Development of functional optical filters via vat photopolymerization for advanced optical applications

This study explores the development of 3D-printed functional composite optical filters fabricated via vat photopolymerization using a customized photosensitive resin reinforced with various additives. These composite filters were designed to function across the ultraviolet and visible (UV–Vis) light spectrum and were developed by incorporating alcohol inks (black, blue, green, rose, and their mixtures), including 2D materials such as molybdenum (IV) sulfide (MoS₂), and graphene nanoplatelets (GNP) to optimize color and absorption properties. Comprehensive structural, morphological, mechanical, and optical characterizations were performed to assess the photopolymerization process, manufacturing quality, mechanical integrity, and wavelength-selective optical performance of the filters.
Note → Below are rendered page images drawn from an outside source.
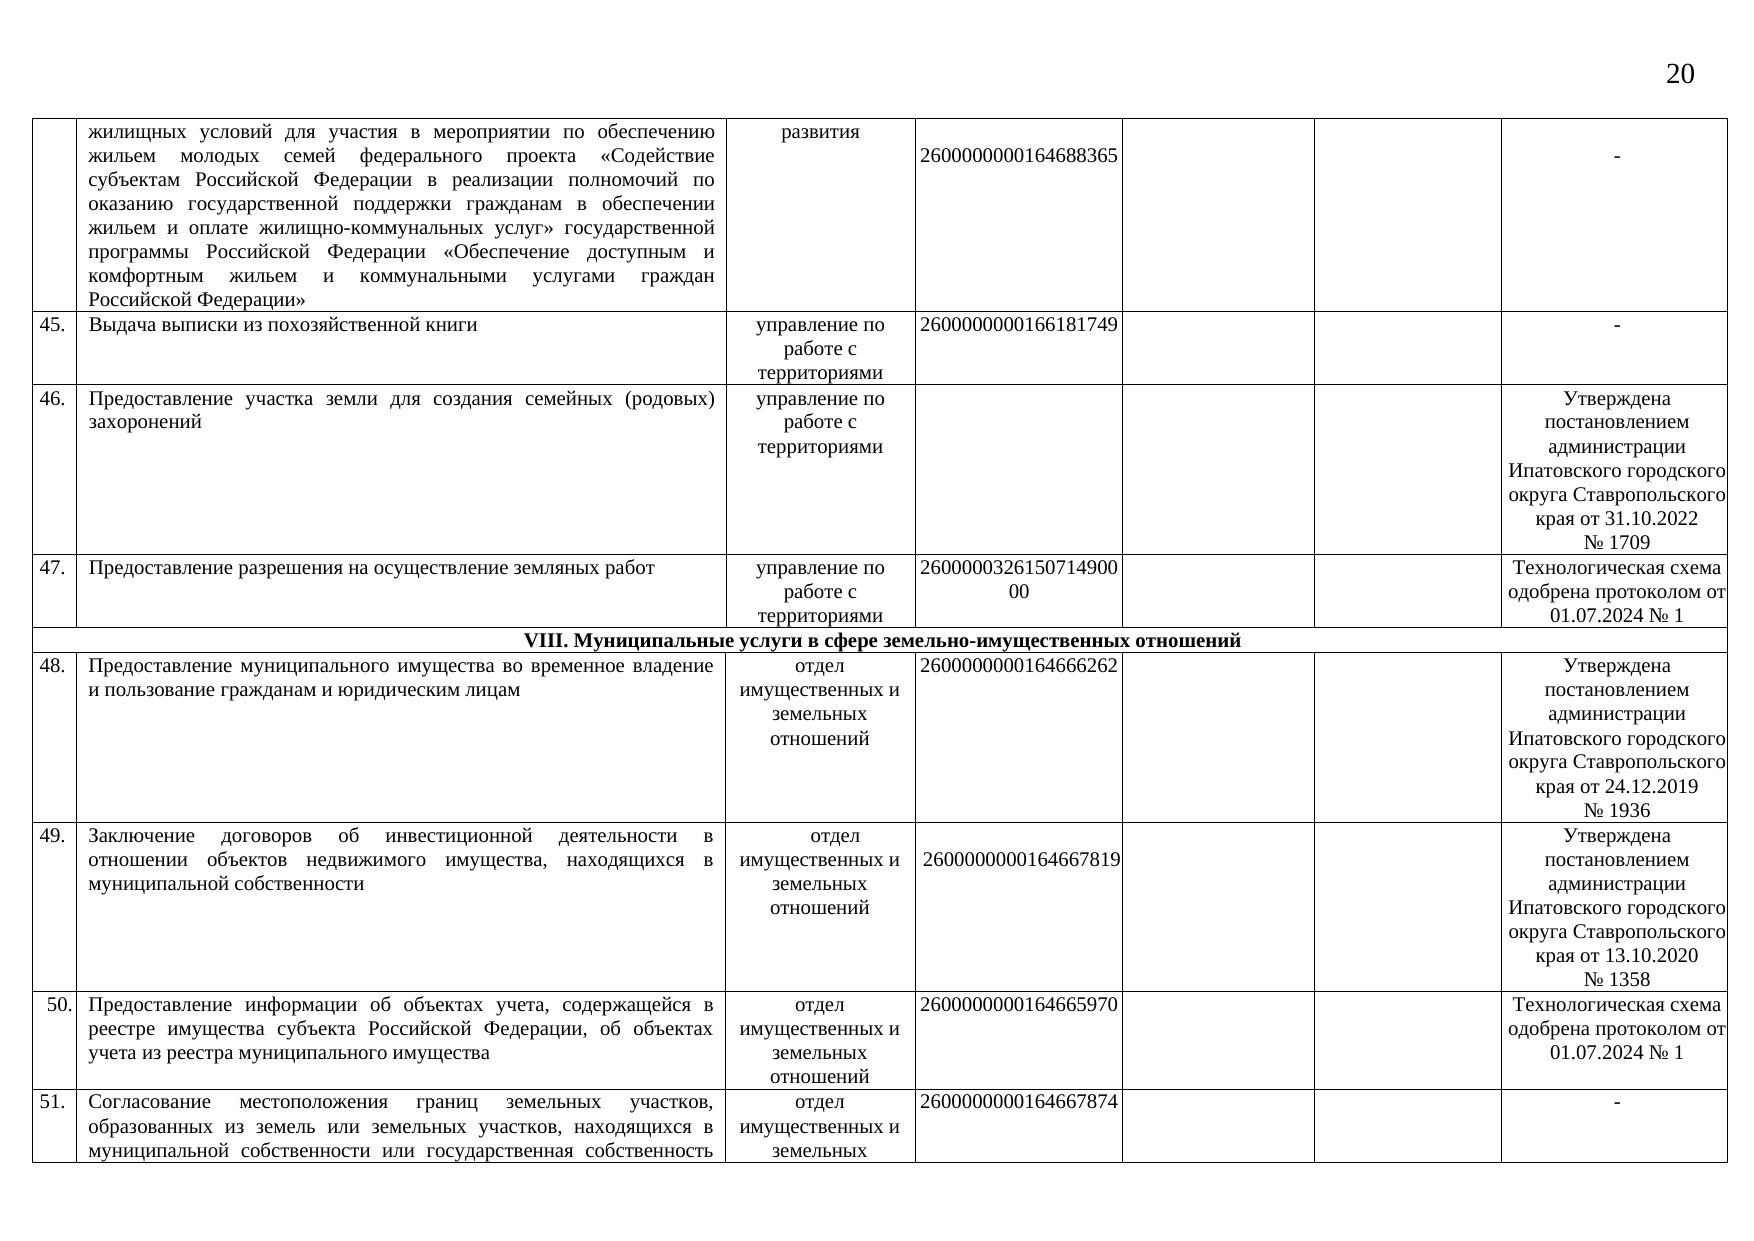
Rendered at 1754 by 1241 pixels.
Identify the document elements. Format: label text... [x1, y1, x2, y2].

table_cell Предоставление разрешения на осуществление земляных работ [77, 555, 726, 627]
table_cell [33, 1090, 76, 1162]
table_cell 2600000000164667874 [916, 1090, 1122, 1162]
table_cell 2600000000166181749 [916, 312, 1122, 384]
table_cell Технологическая схема одобрена протоколом от 01.07.2024 № 1 [1502, 555, 1727, 627]
table_cell Утверждена постановлением администрации Ипатовского городского округа Ставропольского края от 24.12.2019 № 1936 [1502, 653, 1727, 822]
table_cell [916, 385, 1122, 554]
table_cell [1123, 653, 1314, 822]
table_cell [727, 119, 915, 311]
table_cell отдел имущественных и земельных отношений [726, 992, 915, 1088]
table_cell - [1502, 312, 1727, 384]
table_cell отдел имущественных и земельных отношений [726, 653, 915, 822]
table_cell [77, 1090, 725, 1162]
table_cell [1315, 1090, 1501, 1162]
table_cell [1315, 653, 1501, 822]
table_cell VIII. Муниципальные услуги в сфере земельно-имущественных отношений [33, 628, 1727, 652]
table_cell [1315, 992, 1501, 1088]
table_cell Заключение договоров об инвестиционной деятельности в отношении объектов недвижимого имущества, находящихся в муниципальной собственности [77, 823, 725, 991]
table_cell [1315, 312, 1501, 384]
table_cell управление по работе с территориями [727, 385, 915, 554]
table_cell [1315, 385, 1501, 554]
table_cell [1315, 555, 1501, 627]
table_cell Технологическая схема одобрена протоколом от 01.07.2024 № 1 [1502, 992, 1727, 1088]
table_cell [1123, 385, 1314, 554]
table_cell 2600000000164688365 [916, 119, 1122, 311]
table_cell [1123, 312, 1314, 384]
table_cell Предоставление информации об объектах учета, содержащейся в реестре имущества субъекта Российской Федерации, об объектах учета из реестра муниципального имущества [77, 992, 725, 1088]
table_cell [33, 119, 76, 311]
table_cell - [1502, 119, 1727, 311]
table_cell [1123, 1090, 1314, 1162]
table_cell 2600000000164666262 [916, 653, 1122, 822]
table_cell Предоставление муниципального имущества во временное владение и пользование гражданам и юридическим лицам [77, 653, 725, 822]
table_cell Предоставление участка земли для создания семейных (родовых) захоронений [77, 385, 726, 554]
table_cell Утверждена постановлением администрации Ипатовского городского округа Ставропольского края от 13.10.2020 № 1358 [1502, 823, 1727, 991]
table_cell управление по работе с территориями [727, 555, 915, 627]
table_cell [33, 992, 76, 1088]
table_cell 2600000000164667819 [916, 823, 1122, 991]
table_cell [1315, 823, 1501, 991]
table_cell управление по работе с территориями [727, 312, 915, 384]
table_cell [1123, 823, 1314, 991]
table_cell отдел имущественных и земельных отношений [726, 823, 915, 991]
table_cell [33, 555, 76, 627]
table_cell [726, 1090, 915, 1162]
table_cell [1123, 992, 1314, 1088]
table_cell Утверждена постановлением администрации Ипатовского городского округа Ставропольского края от 31.10.2022 № 1709 [1502, 385, 1727, 554]
table_cell [1123, 119, 1314, 311]
table_cell - [1502, 1090, 1727, 1162]
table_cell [77, 119, 726, 311]
table_cell [33, 653, 76, 822]
table_cell [33, 385, 76, 554]
table_cell [1123, 555, 1314, 627]
table_cell 260000032615071490000 [916, 555, 1122, 627]
table_cell 2600000000164665970 [916, 992, 1122, 1088]
table_cell [1315, 119, 1501, 311]
table_cell [33, 823, 76, 991]
table_cell [33, 312, 76, 384]
table_cell Выдача выписки из похозяйственной книги [77, 312, 726, 384]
Thermal and environmental stabilities were evaluated using specialized setups, revealing that filters incorporating MoS₂ and GNP exhibited excellent light absorption and stability, particularly under thermal and humid conditions, while ink-based filters showed moderate but comparable performance. UV stability analysis confirmed full UV absorption below 400 nm under standard conditions, while prolonged exposure led to selective UVB absorption with partial UVA transmission. Transmission and absorption spectra analysis further indicated that sample thickness, material composition, and ink concentration significantly influence optical properties. These findings highlight the potential of 3D printing for creating customizable, tunable, and stable optical filters suited for spectrophotometry, imaging, and sensing applications. This work positions vat photopolymerization as a versatile and promising fabrication technique for producing advanced, application-specific optical components.